Tuesday, January 15, 2008

EU wants UN envoy to visit Myanmar to seek Aung's release

EU wants UN envoy to visit Myanmar to seek Aung's release

BRUSSELS - THE EU's special envoy for Myanmar on Friday called for UN mediator Ibrahim Gambari to be allowed to make another visit as soon as possible, with the release of democracy leader Aung San Suu Kyi as a top priority.
'Gambari must be allowed to return to Myanmar as soon as possible with the possibility of obtaining new concrete results,' Italian EU envoy Piero Fassino told reporters after talks with EU foreign policy chief Javier Solana.
'He should concentrate his actions on working for the liberation of Aung San Suu Kyi and the main detained political leader'," he said.
The UN Security Council on Thursday bemoaned the slow progress in initiating democratic reforms in Myanmar and also pressed for an early visit to the country by UN mediator Gambari.
The 15 council members said they regretted the 'slow rate of progress' towards objectives they set out last October, a month after Myanmar's military junta crushed the biggest pro-democracy protests in nearly 20 years.

Exercise description: Determine whether each statement agrees with the article on the EU and Myanmar, giving yes or no with the deciding words quoted from it: (a) Piero Fassino is an Italian EU envoy. (b) The UN Security Council has 20 members. (c) The Security Council set out its objectives a month after the military junta crushed the protests. This material is not required for the work on this page.

Given material:
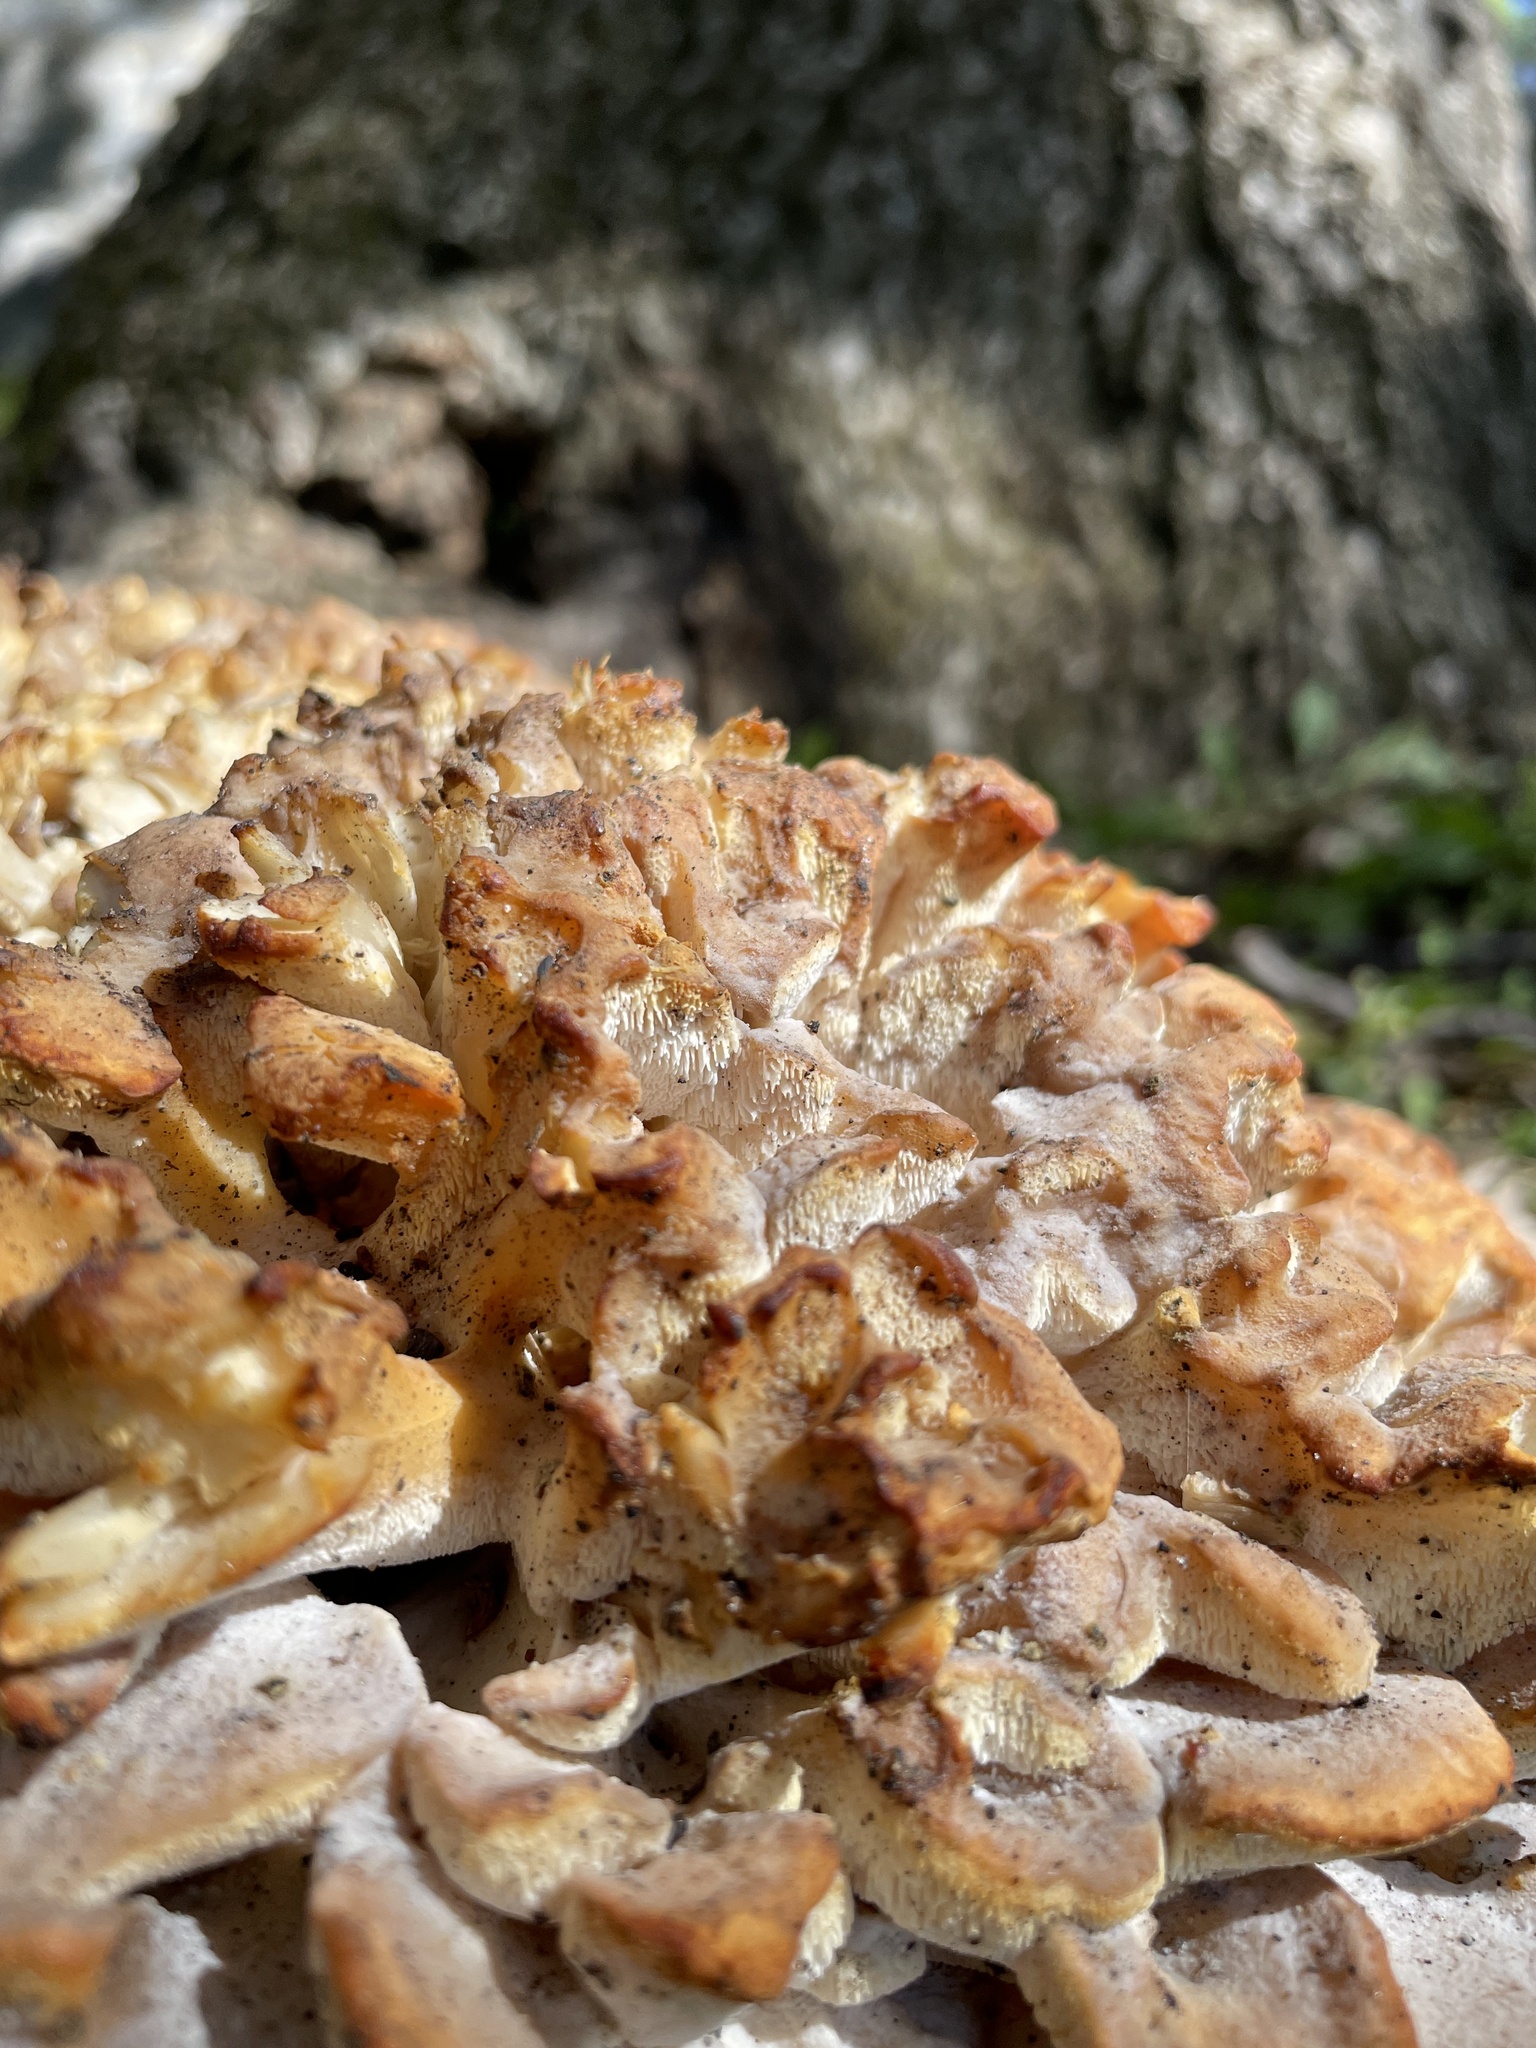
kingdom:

Solution to the exercise:
(a) Yes: "Italian EU envoy Piero Fassino"
(b) No: "The 15 council members"
(c) Yes: "objectives they set out last October, a month after Myanmar's military junta crushed the biggest pro-democracy protests in nearly 20 years"